此区块链系统维护一组验证人节点列表，任何持有其基础密码货币（以太坊中为以太币）的用户，都可通过发送特定类型的交易进行“锁仓”来成为验证人节点。生成并就新区块达成一致的的过程通过共识算法来完成，共识过程所有节点都可参与。

信标链将成为以太坊2.0 的核心，它存储并维护所有验证人节点的注册，处理跨分片通讯以及最终一致性的确认。 所有的分片始终遵循信标链，持有32 个ETH（固定值）的用户可成为验证人节点。在一个周期中的每一时段，系统从信标链中随机选择委员会指派给不同的分片。验证人节点最终被划分为多个不同的委员会，每个委员会至少由128 位验证人节点组成。该委员会负责在特定的分片上生成区块。

另一方面，验证人节点也会因出现不良行为或不诚实行为而受到惩罚，最严重的的一种惩罚（Slashing），将会销毁节点所有质押的以太币。其他一些情节轻微的惩罚行为包括：不在规定时间正常运行，证明尚未最终确定的区块等。对于双签或者对错误的计算进行签名都会施以最严厉的处罚。

2. 数据可用性问题

数据可用性问题与欺诈证明高度相关，简要说明如下。更多详细信息请参见这篇【3】。

2.1. 欺诈证明

在上面对区块链中的节点（不考虑分片）的描述中，我们实际上指的是全节点。全节点产生链的区块，下载每个节点中的所有数据，并验证所有交易和状态的有效性。一个全节点要求机器配置大量的内存，强大的计算能力以及非常高的带宽。而像手机这样的受限设备很难满足这样的配置要求。

轻节点或者轻客户端是全节点的一种低成本替代方案。它们至少连接到一个全节点上，并且仅下载区块头和想要的区块数据。他们信任全节点来检查数据的有效性，并假定恶意全节点无法创建一条有效的分叉链。

欺诈证明 是针对轻节点的一种机制，它用于降低被非法链欺骗的安全风险。每当诚实的全节点发现某种不一致的状态时，全节点就会生成一个欺诈证明，并为轻节点发出“警报”。此欺诈证明很小，并且可快速在网络进行分发，而且可以肯定地证明某些链的确存在故障。这样，轻节点就可以完全忽略此非法的链，并避免其可能导致的系统状态不一致。

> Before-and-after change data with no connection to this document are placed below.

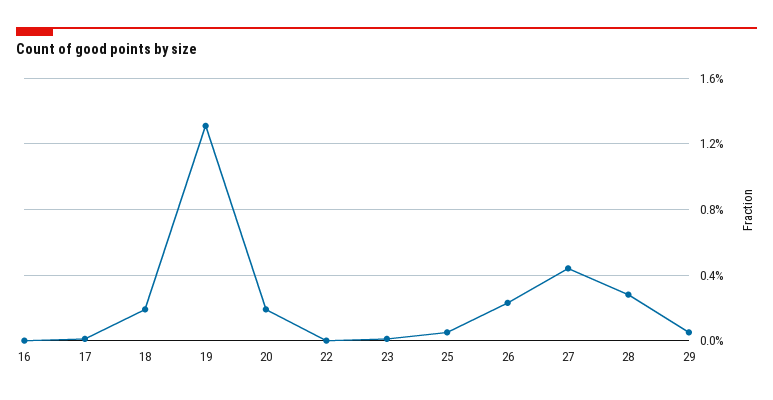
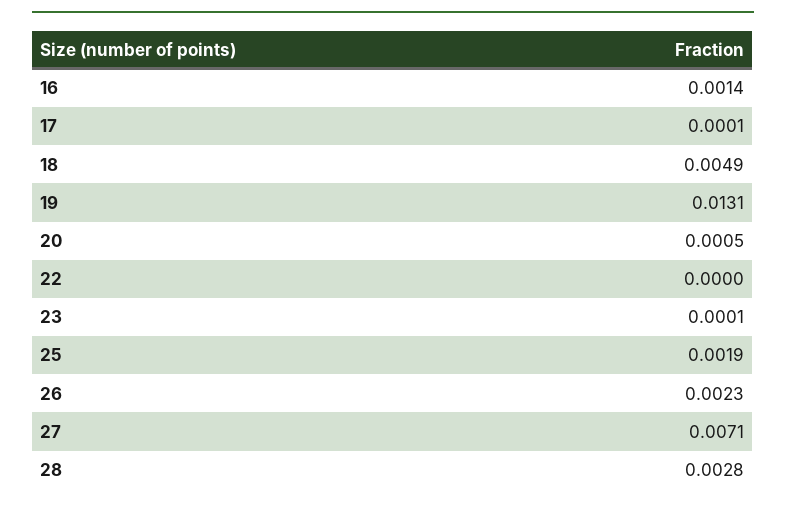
  {
-   "16": 0,
+   "16": 0.0014,
    "17": 0.0001,
-   "18": 0.002,
+   "18": 0.0049,
    "19": 0.0131,
-   "20": 0.002,
+   "20": 0.0005,
    "22": 0,
    "23": 0.0001,
-   "25": 0.0005,
+   "25": 0.0019,
    "26": 0.0023,
-   "27": 0.0045,
+   "27": 0.0071,
-   "28": 0.0028,
+   "28": 0.0028
-   "29": 0.0005
  }

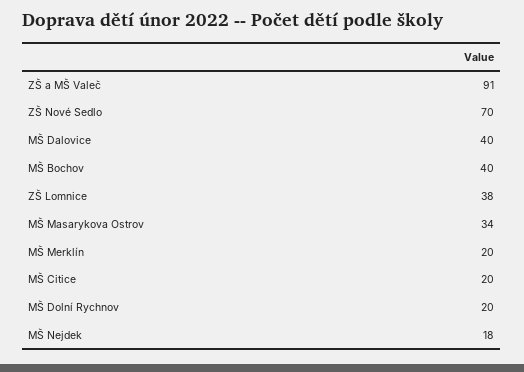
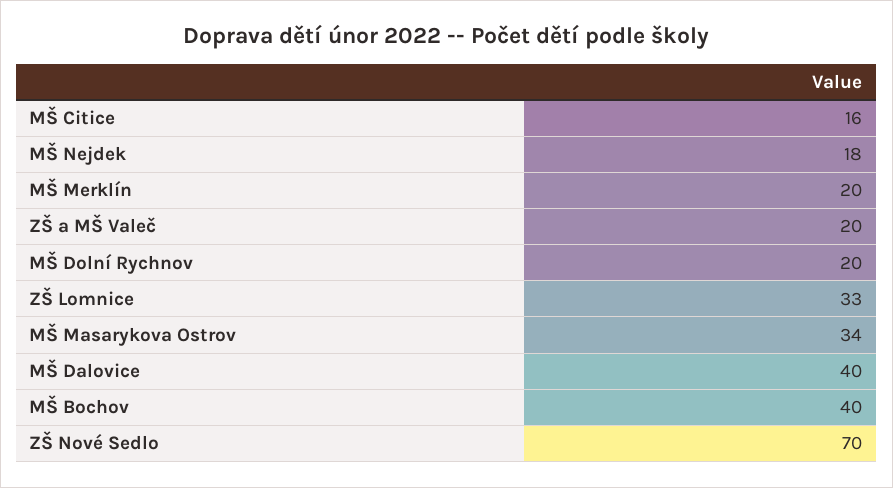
  {
-   "ZŠ a MŠ Valeč": 91,
+   "ZŠ a MŠ Valeč": 20,
    "ZŠ Nové Sedlo": 70,
    "MŠ Dalovice": 40,
    "MŠ Bochov": 40,
-   "ZŠ Lomnice": 38,
+   "ZŠ Lomnice": 33,
    "MŠ Masarykova Ostrov": 34,
    "MŠ Merklín": 20,
-   "MŠ Citice": 20,
+   "MŠ Citice": 16,
    "MŠ Dolní Rychnov": 20,
    "MŠ Nejdek": 18
  }

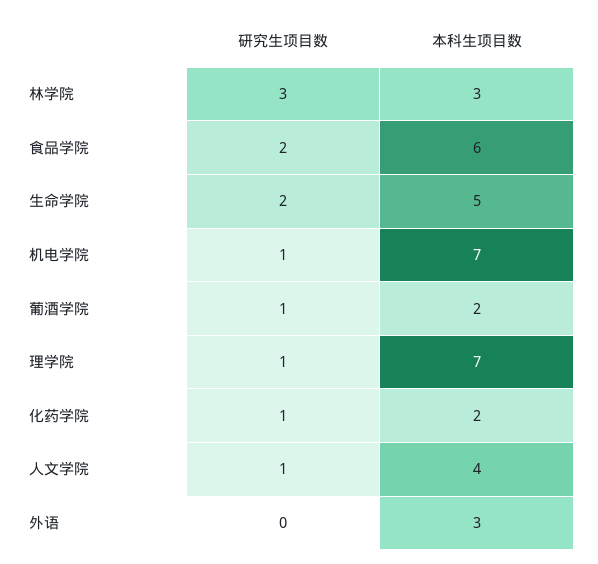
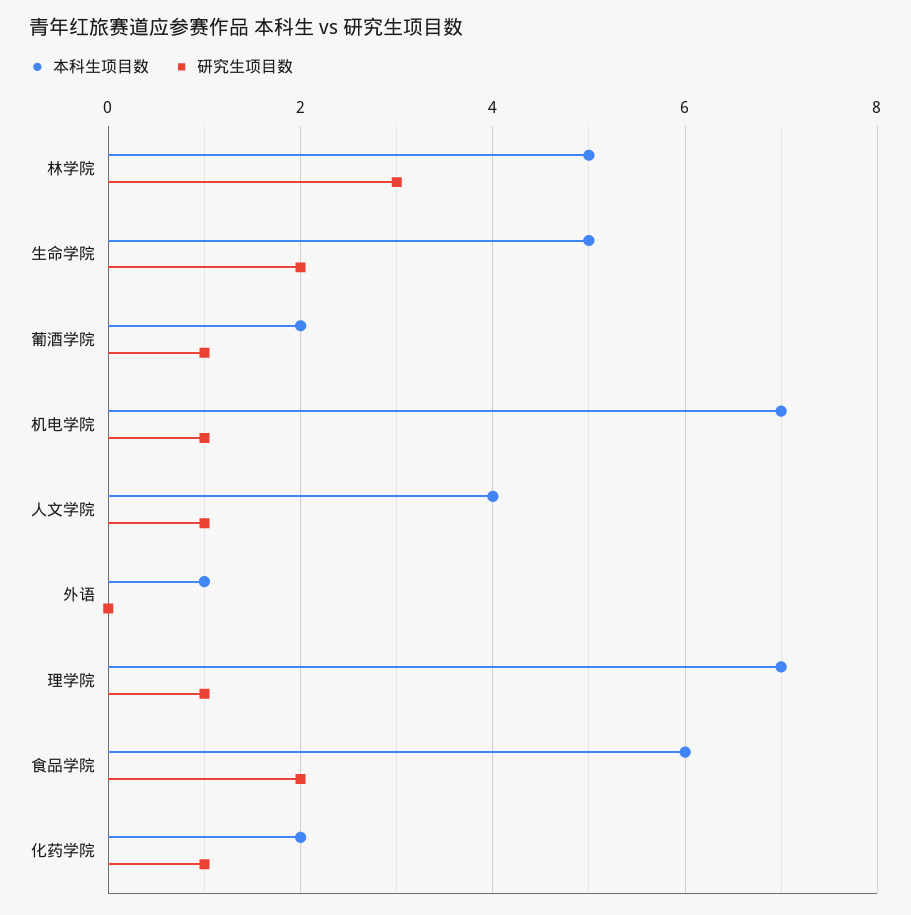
  {
    "研究生项目数": {
      "林学院": 3,
      "食品学院": 2,
      "生命学院": 2,
      "机电学院": 1,
      "葡酒学院": 1,
      "理学院": 1,
      "化药学院": 1,
      "人文学院": 1,
      "外语": 0
    },
    "本科生项目数": {
-     "林学院": 3,
+     "林学院": 5,
      "食品学院": 6,
      "生命学院": 5,
      "机电学院": 7,
      "葡酒学院": 2,
      "理学院": 7,
      "化药学院": 2,
      "人文学院": 4,
-     "外语": 3
+     "外语": 1
    }
  }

例如，若全节点发现一笔交易t是错误的，此交易的前后状态分别为S_in和S_out。那么全节点构造出此笔交易对应的欺诈证明为（S_in, t, S_out）以及相应的Merkle根（Merkle root）。证明本身非常小，很容易广播以及验证。轻节点可通过验证Merkle根和交易三元组确定交易的非法性。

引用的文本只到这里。